During a campaign stop south of Columbus, the state's top Democratic office-holder said trade deals supported by his opponent, including the North American Free Trade Agreement, led to job losses for communities like Circleville, formerly home to a television panel manufacturing facility that moved its operations overseas.

"Times are tough and have been tough," he said. "But we're fighting every day to try to bring this economy back. This recession was not of Ohio's making. It was not caused by Ohioans. In fact, it was not caused by me.

"This is a national recession that was brought about by policies that increased benefits for the wealthy and quite frankly took the economy off the cliff."

Strickland's speech stayed on the campaign message he's been pushing for months -- that Kasich's Wall Street ties and support of NAFTA and other national policies that Strickland opposed during his time in Congress have cost Ohioans their jobs and pushed the nation into recession.

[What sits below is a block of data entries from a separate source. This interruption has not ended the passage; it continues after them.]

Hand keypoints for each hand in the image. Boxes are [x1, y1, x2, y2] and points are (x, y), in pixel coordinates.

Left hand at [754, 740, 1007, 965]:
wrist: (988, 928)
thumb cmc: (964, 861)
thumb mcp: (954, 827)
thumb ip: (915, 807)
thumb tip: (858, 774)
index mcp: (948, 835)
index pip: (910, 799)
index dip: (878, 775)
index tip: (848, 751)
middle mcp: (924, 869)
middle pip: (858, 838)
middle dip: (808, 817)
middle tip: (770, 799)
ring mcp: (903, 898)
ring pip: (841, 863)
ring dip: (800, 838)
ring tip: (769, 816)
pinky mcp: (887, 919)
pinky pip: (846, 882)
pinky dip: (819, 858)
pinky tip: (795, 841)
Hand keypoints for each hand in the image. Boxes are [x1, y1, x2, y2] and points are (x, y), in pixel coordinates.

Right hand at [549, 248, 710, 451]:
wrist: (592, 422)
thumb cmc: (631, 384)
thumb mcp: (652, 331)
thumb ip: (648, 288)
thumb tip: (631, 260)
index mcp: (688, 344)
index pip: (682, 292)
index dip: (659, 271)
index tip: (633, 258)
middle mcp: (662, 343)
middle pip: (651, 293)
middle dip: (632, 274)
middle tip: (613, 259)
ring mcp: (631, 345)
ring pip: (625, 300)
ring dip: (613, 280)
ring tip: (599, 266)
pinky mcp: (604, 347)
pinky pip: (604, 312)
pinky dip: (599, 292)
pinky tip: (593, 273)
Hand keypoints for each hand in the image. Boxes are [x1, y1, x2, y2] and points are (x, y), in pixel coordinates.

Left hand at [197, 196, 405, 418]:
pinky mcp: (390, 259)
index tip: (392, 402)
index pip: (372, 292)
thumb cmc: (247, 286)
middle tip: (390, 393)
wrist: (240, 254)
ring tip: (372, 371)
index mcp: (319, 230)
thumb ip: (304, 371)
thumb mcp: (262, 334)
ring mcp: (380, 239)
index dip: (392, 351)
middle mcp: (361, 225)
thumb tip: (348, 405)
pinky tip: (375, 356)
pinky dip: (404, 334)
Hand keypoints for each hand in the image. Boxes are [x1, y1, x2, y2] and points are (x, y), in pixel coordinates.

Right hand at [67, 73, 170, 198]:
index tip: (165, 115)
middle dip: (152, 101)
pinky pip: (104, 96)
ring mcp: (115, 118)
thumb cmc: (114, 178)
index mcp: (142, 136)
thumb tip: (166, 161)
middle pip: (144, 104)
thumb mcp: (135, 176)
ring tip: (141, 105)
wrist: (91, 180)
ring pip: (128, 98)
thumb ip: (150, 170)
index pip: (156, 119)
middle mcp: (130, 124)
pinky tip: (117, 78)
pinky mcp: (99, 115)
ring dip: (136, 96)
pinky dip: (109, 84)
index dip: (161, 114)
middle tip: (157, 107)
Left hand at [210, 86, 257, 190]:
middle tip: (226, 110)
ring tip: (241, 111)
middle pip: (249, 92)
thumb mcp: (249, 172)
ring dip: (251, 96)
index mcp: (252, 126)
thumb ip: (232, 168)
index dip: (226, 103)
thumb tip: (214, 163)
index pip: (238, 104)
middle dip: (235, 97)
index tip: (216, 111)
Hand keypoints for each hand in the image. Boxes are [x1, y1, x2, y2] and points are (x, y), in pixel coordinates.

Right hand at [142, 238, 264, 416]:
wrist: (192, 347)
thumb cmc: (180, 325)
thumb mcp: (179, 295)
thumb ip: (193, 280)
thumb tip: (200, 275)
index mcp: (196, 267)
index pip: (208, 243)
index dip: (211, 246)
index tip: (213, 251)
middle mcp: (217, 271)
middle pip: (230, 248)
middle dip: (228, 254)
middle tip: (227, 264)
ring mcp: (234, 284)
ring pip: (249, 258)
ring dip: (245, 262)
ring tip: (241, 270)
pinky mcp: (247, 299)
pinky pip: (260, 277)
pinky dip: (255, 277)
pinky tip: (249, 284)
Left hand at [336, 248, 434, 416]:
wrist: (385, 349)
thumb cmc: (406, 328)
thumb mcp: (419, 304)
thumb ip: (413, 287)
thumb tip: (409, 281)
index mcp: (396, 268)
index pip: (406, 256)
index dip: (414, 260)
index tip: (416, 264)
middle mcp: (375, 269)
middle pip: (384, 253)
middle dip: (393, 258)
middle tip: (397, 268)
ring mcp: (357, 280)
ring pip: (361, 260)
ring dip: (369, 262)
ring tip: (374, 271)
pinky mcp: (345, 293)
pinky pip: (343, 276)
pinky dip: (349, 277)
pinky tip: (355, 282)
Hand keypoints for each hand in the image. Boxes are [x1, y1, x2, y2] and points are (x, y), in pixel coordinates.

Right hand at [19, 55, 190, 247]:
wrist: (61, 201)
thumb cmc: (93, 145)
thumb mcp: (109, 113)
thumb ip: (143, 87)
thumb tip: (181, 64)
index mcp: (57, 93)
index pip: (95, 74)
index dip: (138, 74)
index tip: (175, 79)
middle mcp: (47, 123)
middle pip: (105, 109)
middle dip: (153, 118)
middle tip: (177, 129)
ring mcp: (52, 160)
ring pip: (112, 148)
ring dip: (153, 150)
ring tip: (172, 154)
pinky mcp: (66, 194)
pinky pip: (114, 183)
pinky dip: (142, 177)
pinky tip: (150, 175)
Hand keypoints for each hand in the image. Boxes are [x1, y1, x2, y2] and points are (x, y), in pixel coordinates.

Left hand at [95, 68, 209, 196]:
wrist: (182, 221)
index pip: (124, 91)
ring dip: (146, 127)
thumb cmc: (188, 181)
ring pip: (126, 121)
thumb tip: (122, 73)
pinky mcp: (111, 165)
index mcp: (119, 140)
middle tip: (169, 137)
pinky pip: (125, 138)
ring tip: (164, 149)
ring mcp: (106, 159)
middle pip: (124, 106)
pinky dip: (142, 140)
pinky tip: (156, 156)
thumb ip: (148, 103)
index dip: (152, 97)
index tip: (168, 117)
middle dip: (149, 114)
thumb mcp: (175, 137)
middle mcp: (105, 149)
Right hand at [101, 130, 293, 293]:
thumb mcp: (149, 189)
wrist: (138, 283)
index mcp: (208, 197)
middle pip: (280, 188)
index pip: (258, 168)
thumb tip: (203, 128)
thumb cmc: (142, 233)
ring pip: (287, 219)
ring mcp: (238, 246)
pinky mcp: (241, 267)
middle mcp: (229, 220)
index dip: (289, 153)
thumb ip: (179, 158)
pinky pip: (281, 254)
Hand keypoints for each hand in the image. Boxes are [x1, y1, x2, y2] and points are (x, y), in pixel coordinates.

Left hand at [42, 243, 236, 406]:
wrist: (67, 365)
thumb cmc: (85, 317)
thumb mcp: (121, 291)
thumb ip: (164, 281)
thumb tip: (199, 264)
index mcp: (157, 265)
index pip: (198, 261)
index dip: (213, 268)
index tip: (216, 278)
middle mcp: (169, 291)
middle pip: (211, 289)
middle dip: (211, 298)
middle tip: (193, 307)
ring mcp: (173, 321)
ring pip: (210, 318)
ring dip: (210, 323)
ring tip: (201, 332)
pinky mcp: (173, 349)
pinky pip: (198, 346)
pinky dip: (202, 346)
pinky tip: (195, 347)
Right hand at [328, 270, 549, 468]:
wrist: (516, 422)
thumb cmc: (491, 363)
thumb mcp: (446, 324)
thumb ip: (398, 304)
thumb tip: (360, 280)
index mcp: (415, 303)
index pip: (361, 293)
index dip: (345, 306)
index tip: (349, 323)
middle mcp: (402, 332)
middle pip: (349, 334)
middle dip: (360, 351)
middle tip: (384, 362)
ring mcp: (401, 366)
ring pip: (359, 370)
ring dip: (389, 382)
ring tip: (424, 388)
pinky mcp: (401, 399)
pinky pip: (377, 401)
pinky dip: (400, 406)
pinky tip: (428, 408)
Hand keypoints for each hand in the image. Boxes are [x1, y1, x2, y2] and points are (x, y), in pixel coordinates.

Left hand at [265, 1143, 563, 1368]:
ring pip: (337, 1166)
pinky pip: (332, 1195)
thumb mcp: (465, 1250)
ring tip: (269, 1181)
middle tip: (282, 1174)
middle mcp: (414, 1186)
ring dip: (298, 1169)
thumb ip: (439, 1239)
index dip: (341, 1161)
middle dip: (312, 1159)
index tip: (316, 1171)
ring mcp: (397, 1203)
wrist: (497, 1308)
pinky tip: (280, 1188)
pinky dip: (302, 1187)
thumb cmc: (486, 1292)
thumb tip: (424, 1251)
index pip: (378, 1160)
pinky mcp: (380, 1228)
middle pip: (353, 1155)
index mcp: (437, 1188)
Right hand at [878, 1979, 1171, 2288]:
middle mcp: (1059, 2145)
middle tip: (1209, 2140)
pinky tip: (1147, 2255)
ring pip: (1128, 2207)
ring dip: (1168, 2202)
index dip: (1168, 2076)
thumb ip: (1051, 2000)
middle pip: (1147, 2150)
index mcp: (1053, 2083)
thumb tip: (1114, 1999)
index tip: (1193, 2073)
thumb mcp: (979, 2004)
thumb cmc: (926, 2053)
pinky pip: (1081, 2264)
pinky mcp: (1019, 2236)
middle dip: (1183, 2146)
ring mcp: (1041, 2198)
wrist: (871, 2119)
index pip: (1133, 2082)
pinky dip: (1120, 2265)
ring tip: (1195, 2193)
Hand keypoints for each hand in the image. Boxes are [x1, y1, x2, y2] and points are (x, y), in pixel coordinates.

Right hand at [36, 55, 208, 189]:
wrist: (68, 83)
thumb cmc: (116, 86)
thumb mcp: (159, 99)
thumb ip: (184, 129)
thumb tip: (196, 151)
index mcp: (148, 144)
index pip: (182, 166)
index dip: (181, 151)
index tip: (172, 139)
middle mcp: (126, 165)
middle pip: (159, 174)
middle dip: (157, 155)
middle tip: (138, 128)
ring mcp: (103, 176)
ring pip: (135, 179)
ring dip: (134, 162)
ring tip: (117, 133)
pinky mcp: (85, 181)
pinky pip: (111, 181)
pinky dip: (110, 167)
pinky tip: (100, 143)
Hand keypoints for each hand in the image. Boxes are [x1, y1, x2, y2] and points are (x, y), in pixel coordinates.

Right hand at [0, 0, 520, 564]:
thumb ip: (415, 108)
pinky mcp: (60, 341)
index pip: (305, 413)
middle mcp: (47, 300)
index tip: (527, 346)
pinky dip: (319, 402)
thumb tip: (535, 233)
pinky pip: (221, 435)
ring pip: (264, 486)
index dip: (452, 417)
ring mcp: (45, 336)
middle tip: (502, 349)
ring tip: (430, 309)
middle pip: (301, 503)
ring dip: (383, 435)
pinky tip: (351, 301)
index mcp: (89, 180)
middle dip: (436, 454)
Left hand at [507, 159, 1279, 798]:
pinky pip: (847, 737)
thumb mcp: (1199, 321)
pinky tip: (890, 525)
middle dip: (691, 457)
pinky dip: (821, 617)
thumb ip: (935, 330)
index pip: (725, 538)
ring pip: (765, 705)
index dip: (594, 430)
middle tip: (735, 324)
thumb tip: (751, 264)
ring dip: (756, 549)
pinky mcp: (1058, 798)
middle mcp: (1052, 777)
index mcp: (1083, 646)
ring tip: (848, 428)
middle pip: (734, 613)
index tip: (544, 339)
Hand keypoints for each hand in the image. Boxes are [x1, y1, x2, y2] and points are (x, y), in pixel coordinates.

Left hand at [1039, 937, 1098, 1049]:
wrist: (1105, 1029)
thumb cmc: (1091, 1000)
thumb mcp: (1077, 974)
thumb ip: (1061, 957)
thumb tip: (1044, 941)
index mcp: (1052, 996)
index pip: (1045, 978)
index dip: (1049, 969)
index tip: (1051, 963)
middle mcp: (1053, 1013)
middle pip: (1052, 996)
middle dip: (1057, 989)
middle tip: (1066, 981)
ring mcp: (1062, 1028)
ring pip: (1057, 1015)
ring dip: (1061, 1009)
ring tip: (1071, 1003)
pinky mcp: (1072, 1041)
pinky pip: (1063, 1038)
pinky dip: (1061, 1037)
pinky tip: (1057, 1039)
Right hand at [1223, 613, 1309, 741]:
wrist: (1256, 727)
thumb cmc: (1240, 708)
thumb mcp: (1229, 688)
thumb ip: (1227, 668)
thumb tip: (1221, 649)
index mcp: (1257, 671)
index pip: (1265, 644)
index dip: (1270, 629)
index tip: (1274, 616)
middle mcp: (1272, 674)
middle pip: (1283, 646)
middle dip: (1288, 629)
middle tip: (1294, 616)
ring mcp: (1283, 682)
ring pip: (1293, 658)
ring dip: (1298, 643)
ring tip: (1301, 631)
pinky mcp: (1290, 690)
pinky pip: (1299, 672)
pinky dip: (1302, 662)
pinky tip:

The campaign stop came in a central Ohio county where the unemployment rates has roughly doubled since Strickland took office, from 6.6 percent in January of 2007 to more than 13 percent earlier this year. The June rate was 11.4 percent.

Rob Nichols, spokesman for the Kasich campaign, said in a released statement Aug. 12, "By raising taxes and piling on more state bureaucracy, Ted Strickland has made Ohio hostile to business. In fact, under his watch, 1,720 Pickaway County residents have lost their jobs, 569 more residents fell into poverty, and 50 Pickaway County businesses have disappeared. We need to get Ohio back on track by tearing down the barriers that are killing jobs, barriers that Ted Strickland seems to defend and cling to, but which only hold Ohio back."

But Strickland countered those assertions.

"My opponent likes to say that I'm responsible for losing 400,000 jobs," he said. "The truth is that his friends and his work on Wall Street brought on this recession. Ohio was moving I think forward in a positive way before this recession hit us. We wouldn't have had this level of unemployment had it not been for the collapse of Wall Street, the collapse of Lehman Bros."

He added, "I don't want to evade responsibility. My responsibility has been managing the recession, making the right decisions during the recession that will enable us to move forward once this economy starts picking up. And I think I have done that."